Boosting Immunotherapy

The other side of this coin is that some patients don’t respond to immunotherapy and scientists are now trying to work out what is it about the subsets of patients who respond that makes them different. Obviously it probably depends largely on the extent and spread of disease at the time of starting treatment, but it also appears to involve other factors. One of these factors might be my favourite subject on this blog – gut health.

Gut Health And Immunotherapy

Earlier this year the results of the first study looking at the relationship between the gut microbiome and immunotherapy response in patients was published. Gopalakrishnan et al. found that those who responded to a PD1 checkpoint inhibitor (my drug) had a greater diversity of gut bacteria and larger volumes of a specific type of bacteria than those who did not respond. I know I write about this subject all the time across my blog, but please, please, if you are a newly diagnosed cancer patient take the time to do everything you can to support your gut health (from certain dietary changes to adding in a daily probiotic, or even considering a 12 week programme). You never know – it might make the difference between responding to treatment or not.

__ENTRIES PROVIDED__:
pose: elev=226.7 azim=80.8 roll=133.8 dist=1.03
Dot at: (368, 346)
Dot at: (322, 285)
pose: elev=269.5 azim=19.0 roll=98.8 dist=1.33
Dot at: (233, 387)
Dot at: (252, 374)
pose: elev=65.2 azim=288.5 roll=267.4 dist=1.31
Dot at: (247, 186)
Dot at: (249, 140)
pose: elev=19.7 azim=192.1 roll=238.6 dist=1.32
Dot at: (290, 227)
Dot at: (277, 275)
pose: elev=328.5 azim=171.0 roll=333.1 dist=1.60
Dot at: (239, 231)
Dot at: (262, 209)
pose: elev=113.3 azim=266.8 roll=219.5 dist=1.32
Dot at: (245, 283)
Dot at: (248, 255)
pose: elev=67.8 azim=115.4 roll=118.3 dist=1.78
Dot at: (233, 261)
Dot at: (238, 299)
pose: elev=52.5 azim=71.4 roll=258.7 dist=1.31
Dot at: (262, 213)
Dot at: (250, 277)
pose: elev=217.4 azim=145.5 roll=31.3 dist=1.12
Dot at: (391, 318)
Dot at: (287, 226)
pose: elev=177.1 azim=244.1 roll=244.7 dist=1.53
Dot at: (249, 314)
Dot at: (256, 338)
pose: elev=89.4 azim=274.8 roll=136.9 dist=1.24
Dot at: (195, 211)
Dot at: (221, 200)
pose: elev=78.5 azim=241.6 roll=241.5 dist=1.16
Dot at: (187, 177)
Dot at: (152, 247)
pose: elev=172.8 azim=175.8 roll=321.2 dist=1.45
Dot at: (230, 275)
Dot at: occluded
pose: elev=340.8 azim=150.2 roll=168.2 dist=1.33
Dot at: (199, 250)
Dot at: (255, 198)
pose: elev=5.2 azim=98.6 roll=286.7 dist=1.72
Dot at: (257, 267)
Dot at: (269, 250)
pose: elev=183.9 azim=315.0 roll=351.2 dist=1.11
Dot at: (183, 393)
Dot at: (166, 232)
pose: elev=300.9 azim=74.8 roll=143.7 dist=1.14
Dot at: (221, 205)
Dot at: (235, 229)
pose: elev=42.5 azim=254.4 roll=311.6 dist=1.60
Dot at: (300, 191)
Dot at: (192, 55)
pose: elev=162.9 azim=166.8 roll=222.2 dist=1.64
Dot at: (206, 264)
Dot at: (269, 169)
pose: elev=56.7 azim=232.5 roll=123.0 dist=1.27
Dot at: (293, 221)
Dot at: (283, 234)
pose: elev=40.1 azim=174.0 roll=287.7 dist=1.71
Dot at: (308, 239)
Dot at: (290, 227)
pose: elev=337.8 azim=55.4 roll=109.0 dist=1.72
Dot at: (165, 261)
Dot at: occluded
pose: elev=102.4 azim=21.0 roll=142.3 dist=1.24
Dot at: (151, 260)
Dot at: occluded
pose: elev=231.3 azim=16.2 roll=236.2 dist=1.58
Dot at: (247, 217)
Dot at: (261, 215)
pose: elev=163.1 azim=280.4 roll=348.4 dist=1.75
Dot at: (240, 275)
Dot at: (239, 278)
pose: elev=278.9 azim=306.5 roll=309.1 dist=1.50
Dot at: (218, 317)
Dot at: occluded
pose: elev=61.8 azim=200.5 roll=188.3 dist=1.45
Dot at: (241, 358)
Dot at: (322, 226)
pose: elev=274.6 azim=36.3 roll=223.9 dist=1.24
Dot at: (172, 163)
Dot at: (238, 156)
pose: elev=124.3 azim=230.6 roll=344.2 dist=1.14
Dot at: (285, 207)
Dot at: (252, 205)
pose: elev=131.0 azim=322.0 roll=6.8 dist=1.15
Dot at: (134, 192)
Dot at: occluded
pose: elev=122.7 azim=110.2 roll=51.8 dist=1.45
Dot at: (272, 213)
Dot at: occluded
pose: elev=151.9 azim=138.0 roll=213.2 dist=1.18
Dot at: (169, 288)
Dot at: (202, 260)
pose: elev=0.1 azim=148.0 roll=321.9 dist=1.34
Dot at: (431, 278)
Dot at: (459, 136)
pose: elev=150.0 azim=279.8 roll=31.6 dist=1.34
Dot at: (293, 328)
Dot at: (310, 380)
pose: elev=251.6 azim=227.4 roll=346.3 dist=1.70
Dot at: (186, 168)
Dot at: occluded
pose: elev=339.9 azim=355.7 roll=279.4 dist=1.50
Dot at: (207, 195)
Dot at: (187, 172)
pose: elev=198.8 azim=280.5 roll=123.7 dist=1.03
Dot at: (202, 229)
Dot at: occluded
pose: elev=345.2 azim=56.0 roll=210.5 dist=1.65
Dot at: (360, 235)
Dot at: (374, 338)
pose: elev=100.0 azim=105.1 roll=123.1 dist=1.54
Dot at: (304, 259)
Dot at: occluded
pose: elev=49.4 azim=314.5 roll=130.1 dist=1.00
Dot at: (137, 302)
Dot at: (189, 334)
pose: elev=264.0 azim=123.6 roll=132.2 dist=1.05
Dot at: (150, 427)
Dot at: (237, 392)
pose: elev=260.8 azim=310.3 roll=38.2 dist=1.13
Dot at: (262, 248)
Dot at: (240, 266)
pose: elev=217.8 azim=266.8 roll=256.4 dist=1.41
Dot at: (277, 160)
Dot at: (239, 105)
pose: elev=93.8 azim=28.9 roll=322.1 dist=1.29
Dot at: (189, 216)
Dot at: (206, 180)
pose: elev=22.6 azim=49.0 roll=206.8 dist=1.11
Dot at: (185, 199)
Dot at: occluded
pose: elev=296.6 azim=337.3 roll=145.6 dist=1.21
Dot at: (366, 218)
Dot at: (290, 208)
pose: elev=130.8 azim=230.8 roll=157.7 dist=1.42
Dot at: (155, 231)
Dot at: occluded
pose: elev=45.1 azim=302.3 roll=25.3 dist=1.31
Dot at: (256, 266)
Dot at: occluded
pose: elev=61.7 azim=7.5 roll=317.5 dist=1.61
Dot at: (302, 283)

__PROBLEM 1__:
Summarize the passage on immunotherapy in two sentences.
__PROBLEM 2__:
Write out the section of the passage on immunotherapy between "Gut Health And" and "treatment or not.", inclusive, substituting "variety" for "diversity".
The rows are separate material, unrelated to the passage on immunotherapy.

__ANSWER AREA 1__:
Some patients do not respond to immunotherapy, and scientists are trying to determine what distinguishes those who do; the extent and spread of disease at the start of treatment likely matter, but other factors, possibly including gut health, also appear to be involved. A study by Gopalakrishnan et al. found that responders to a PD1 checkpoint inhibitor had a greater diversity of gut bacteria and larger volumes of a specific type of bacteria than non-responders, and the writer urges newly diagnosed cancer patients to do everything they can to support their gut health.

__ANSWER AREA 2__:
Gut Health And Immunotherapy

Earlier this year the results of the first study looking at the relationship between the gut microbiome and immunotherapy response in patients was published. Gopalakrishnan et al. found that those who responded to a PD1 checkpoint inhibitor (my drug) had a greater variety of gut bacteria and larger volumes of a specific type of bacteria than those who did not respond. I know I write about this subject all the time across my blog, but please, please, if you are a newly diagnosed cancer patient take the time to do everything you can to support your gut health (from certain dietary changes to adding in a daily probiotic, or even considering a 12 week programme). You never know – it might make the difference between responding to treatment or not.